By Sebastian Usher
BBC world media correspondent
Russia is setting up a new 24-hour, English-language news channel in a bid to improve its image internationally.
The Russian state has influential friends on the main channels
Reports in the Russian media say the station will be called Russia Today and should be launched towards the end of the year.
The reports say the station is being put together by two of President Vladimir Putin's key media advisers.
The Kremlin under Mr Putin has taken almost complete control of domestic TV media in the past few years.
This has curtailed the independence that had grown under Mr Putin's predecessor, Boris Yeltsin.
But this tight news management at home has not translated into a positive image abroad. Instead, it has helped add to the sense of growing authoritarianism in the Kremlin that is reflected in much of the international coverage about Russia.

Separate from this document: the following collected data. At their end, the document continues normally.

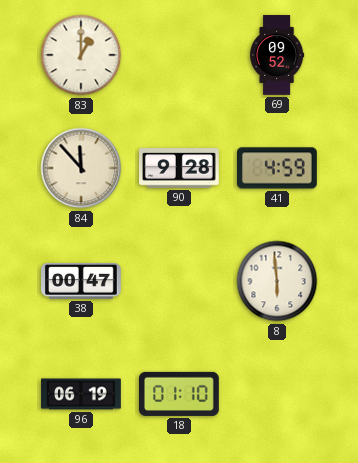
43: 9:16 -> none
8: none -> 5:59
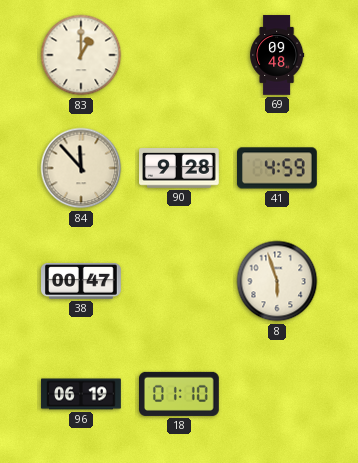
69: 09:52 -> 09:48
8: 5:59 -> 5:57
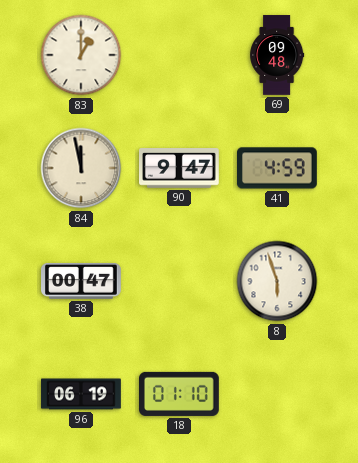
84: 11:53 -> 11:58
90: 9:28 -> 9:47
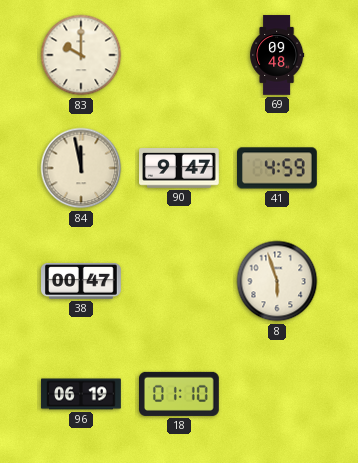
83: 1:00 -> 10:00
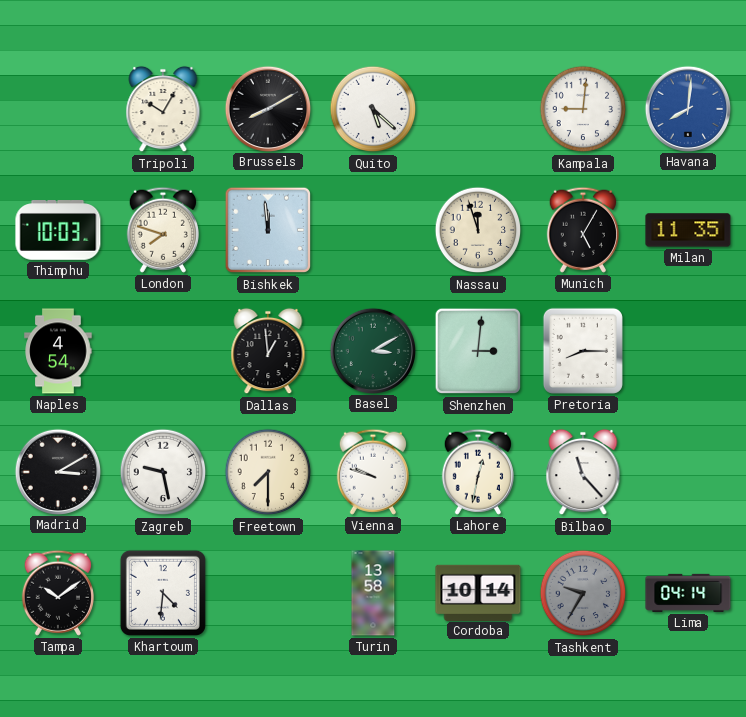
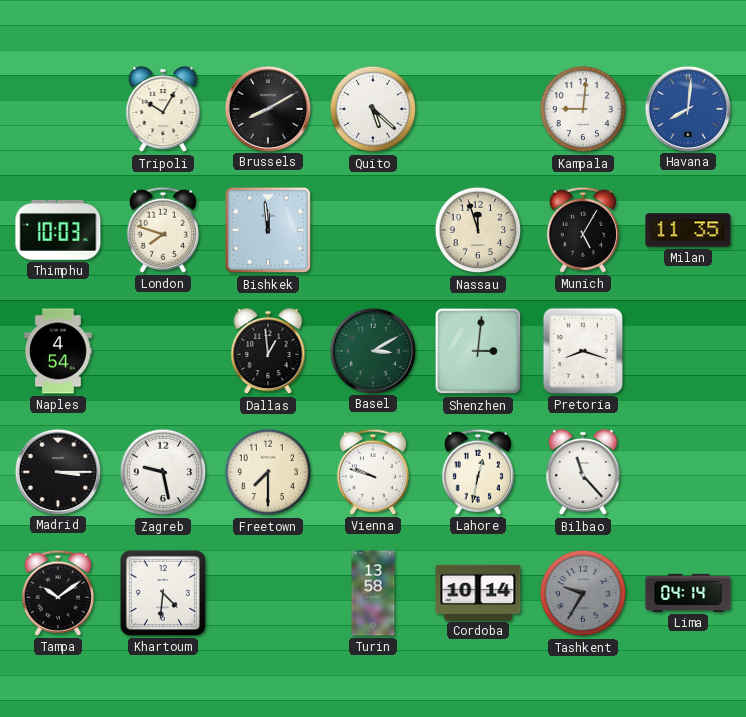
Pretoria: 8:15 -> 8:18
Madrid: 3:10 -> 3:15
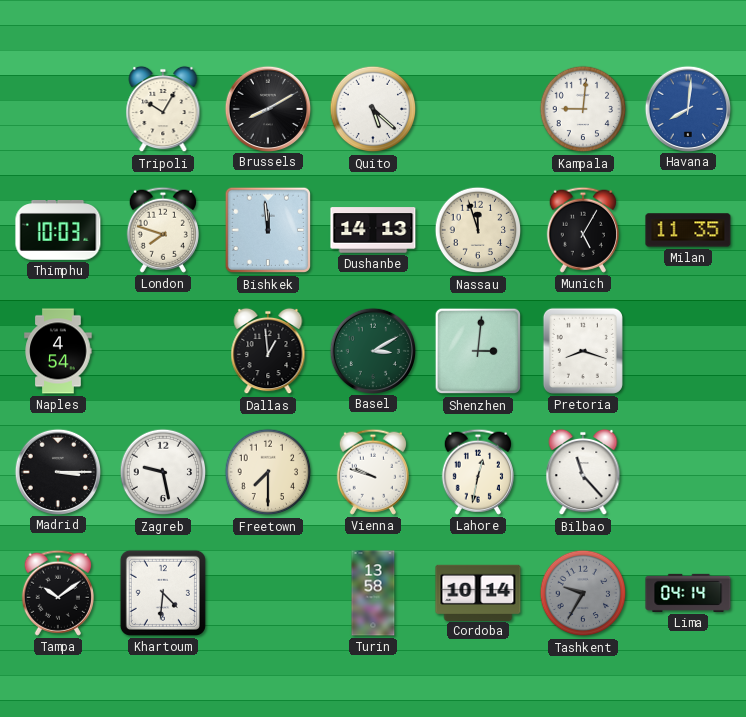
Dushanbe: none -> 14:13
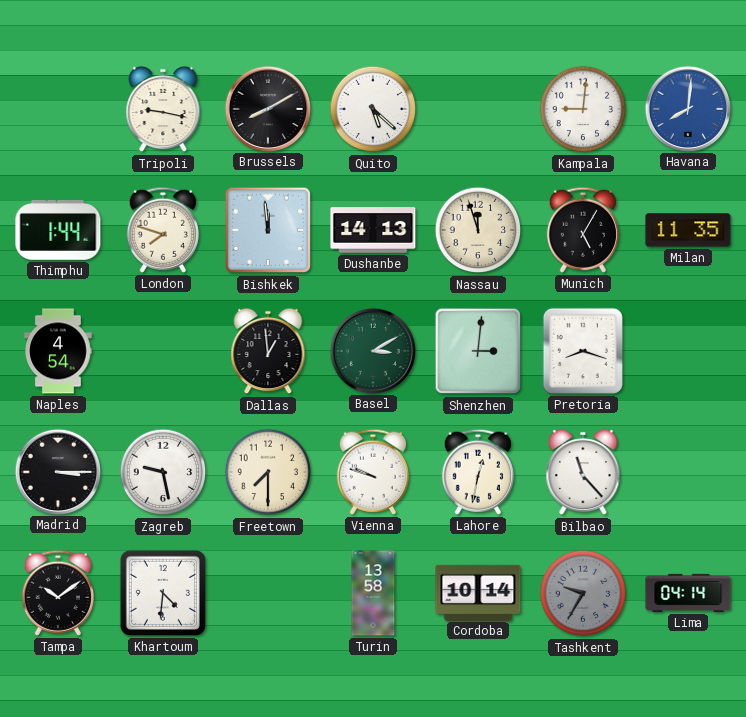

Now, the authorities are hoping to present a more positive impression of the country through a satellite news station that will transmit in the English language for 24 hours a day to Europe, America and parts of Asia.
The Russian newspaper Izvestia says the station will employ about 200 journalists and will draw on the resources of the state-controlled news agency RIA-Novosti and the TV station Rossiya.
The initial budget is reported to be about $30m (£16m or 24m euros), secured in loans from commercial banks.
Former Information Minister Mikhail Lesin and Mr Putin's spokesman Alexei Gromov are the driving forces behind the channel.
The project has been a long-standing aim of Mr Lesin, who once warned that Russians - in his words - "must do propaganda for ourselves - or else we'll always look like bears".